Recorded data
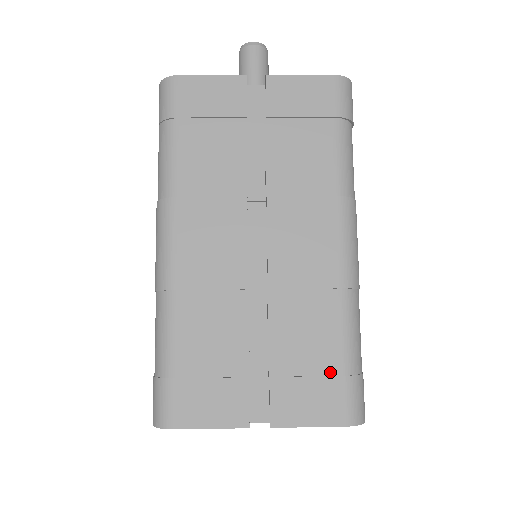
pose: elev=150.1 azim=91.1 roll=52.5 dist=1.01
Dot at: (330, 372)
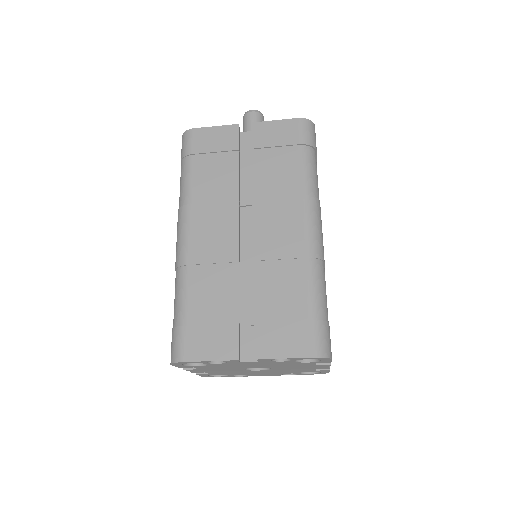
Dot at: (300, 318)
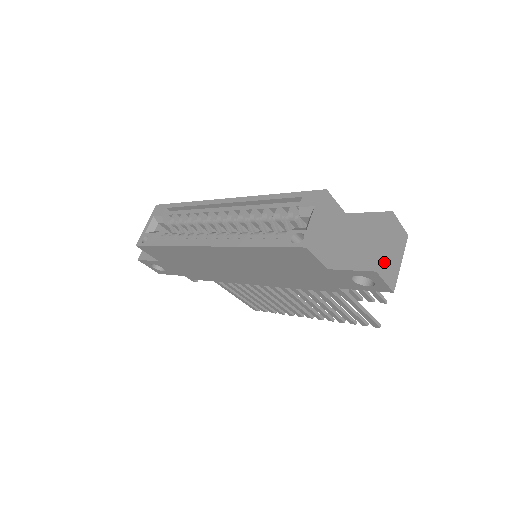
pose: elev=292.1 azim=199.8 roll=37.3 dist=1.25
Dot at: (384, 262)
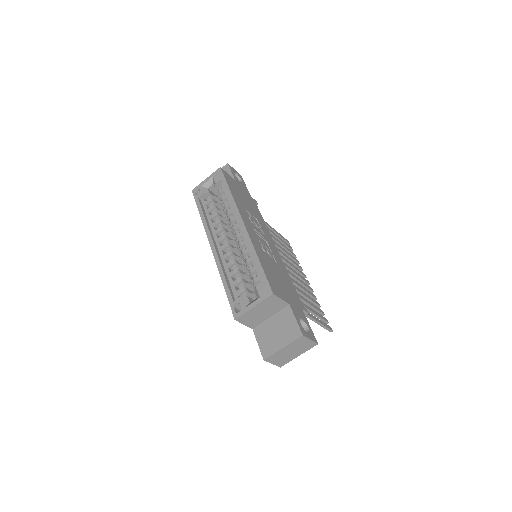
Dot at: (277, 356)
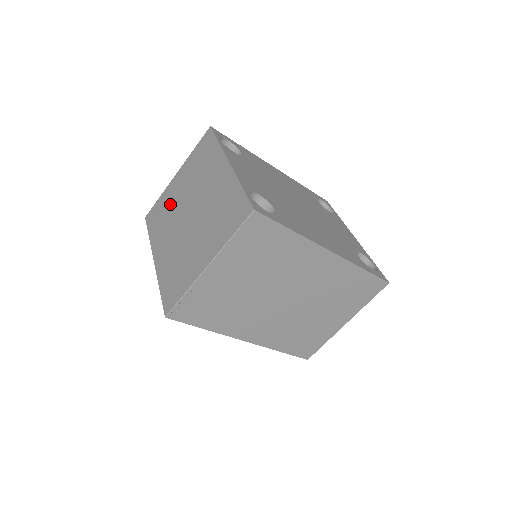
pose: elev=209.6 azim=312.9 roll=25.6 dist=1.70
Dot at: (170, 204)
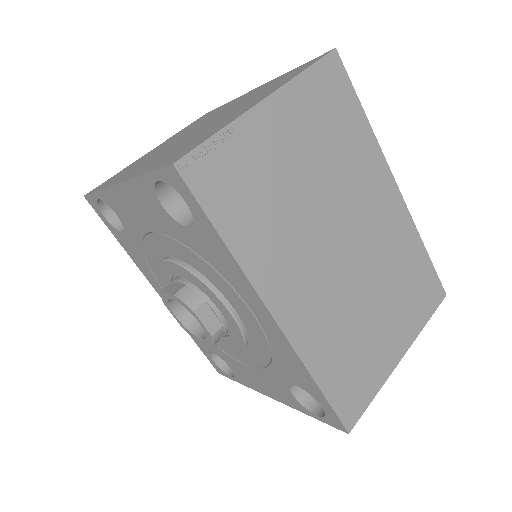
Dot at: (145, 157)
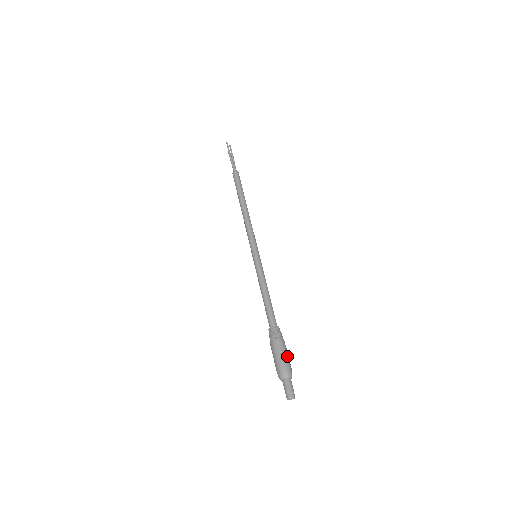
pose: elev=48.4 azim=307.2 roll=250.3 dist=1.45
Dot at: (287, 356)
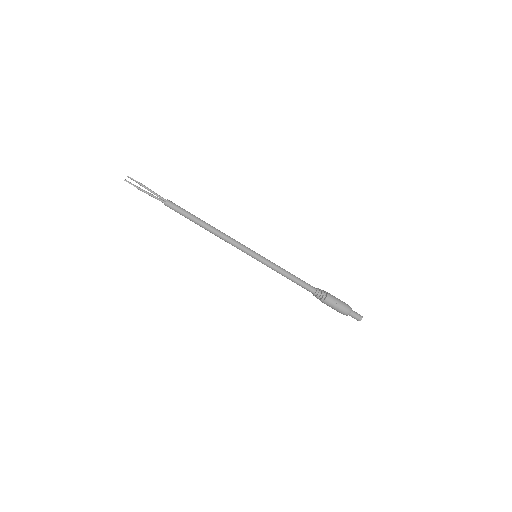
Dot at: (339, 303)
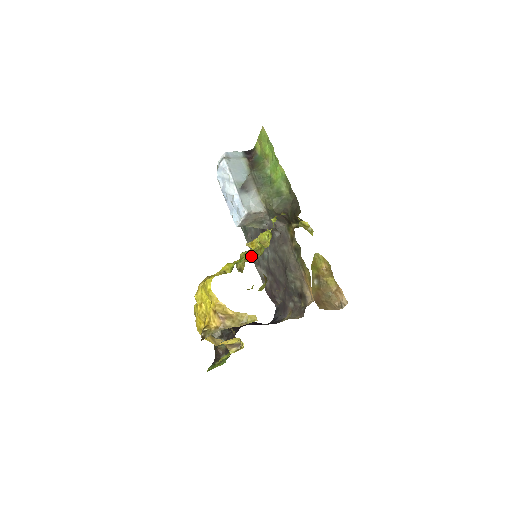
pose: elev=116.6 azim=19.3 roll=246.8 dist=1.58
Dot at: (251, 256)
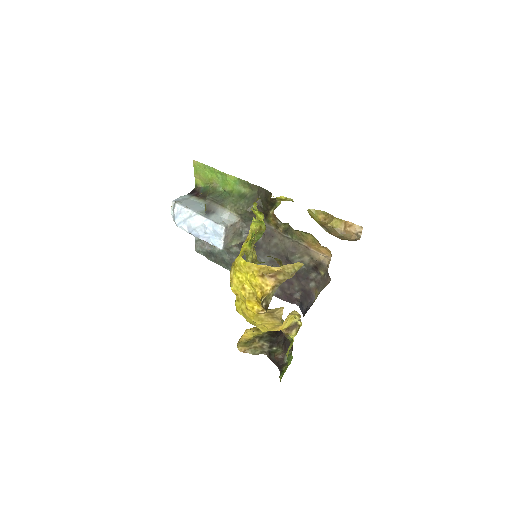
Dot at: (256, 238)
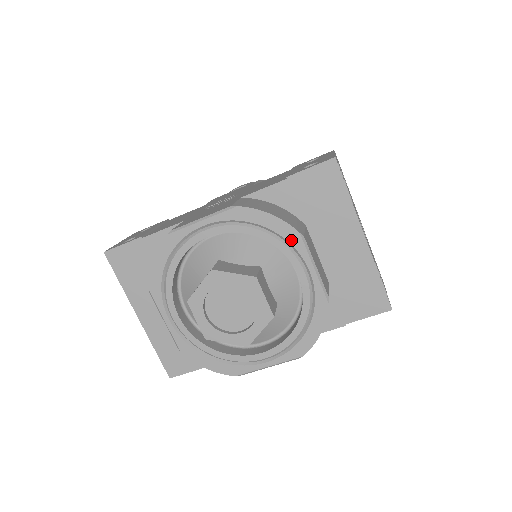
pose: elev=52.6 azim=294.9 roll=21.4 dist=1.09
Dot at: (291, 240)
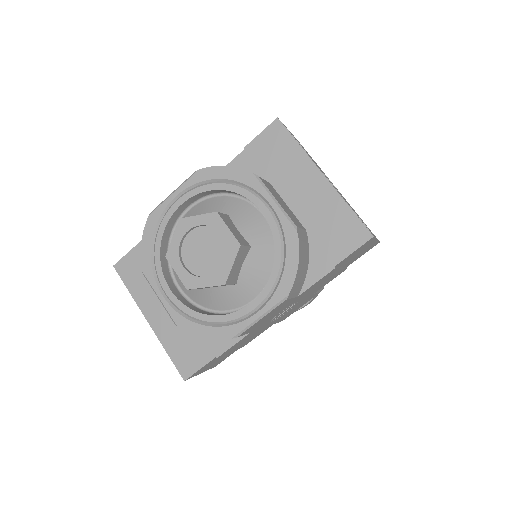
Dot at: (248, 182)
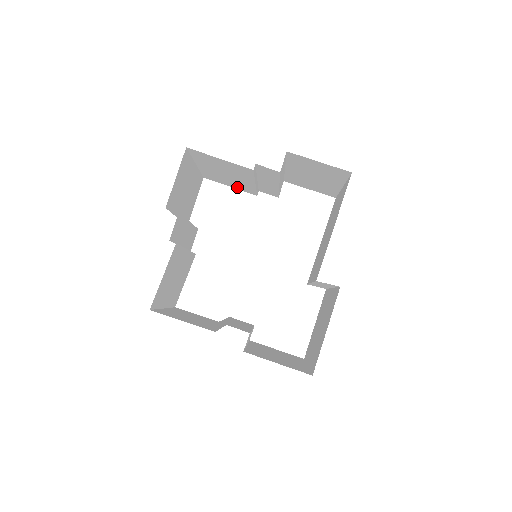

■ Exercise objective:
Write out every line of the entries above word for word, leaving out the pictures.

■ Task solution:
pose: elev=150.1 azim=91.1 roll=52.5 dist=1.01
Dot at: (330, 372)
Dot at: (300, 318)
pose: elev=292.1 azim=199.8 roll=37.3 dist=1.25
Dot at: (384, 262)
Dot at: (277, 356)
pose: elev=209.6 azim=312.9 roll=25.6 dist=1.70
Dot at: (170, 204)
Dot at: (145, 157)
pose: elev=48.4 azim=307.2 roll=250.3 dist=1.45
Dot at: (287, 356)
Dot at: (339, 303)
pose: elev=116.6 azim=19.3 roll=246.8 dist=1.58
Dot at: (251, 256)
Dot at: (256, 238)
pose: elev=52.6 azim=294.9 roll=21.4 dist=1.09
Dot at: (291, 240)
Dot at: (248, 182)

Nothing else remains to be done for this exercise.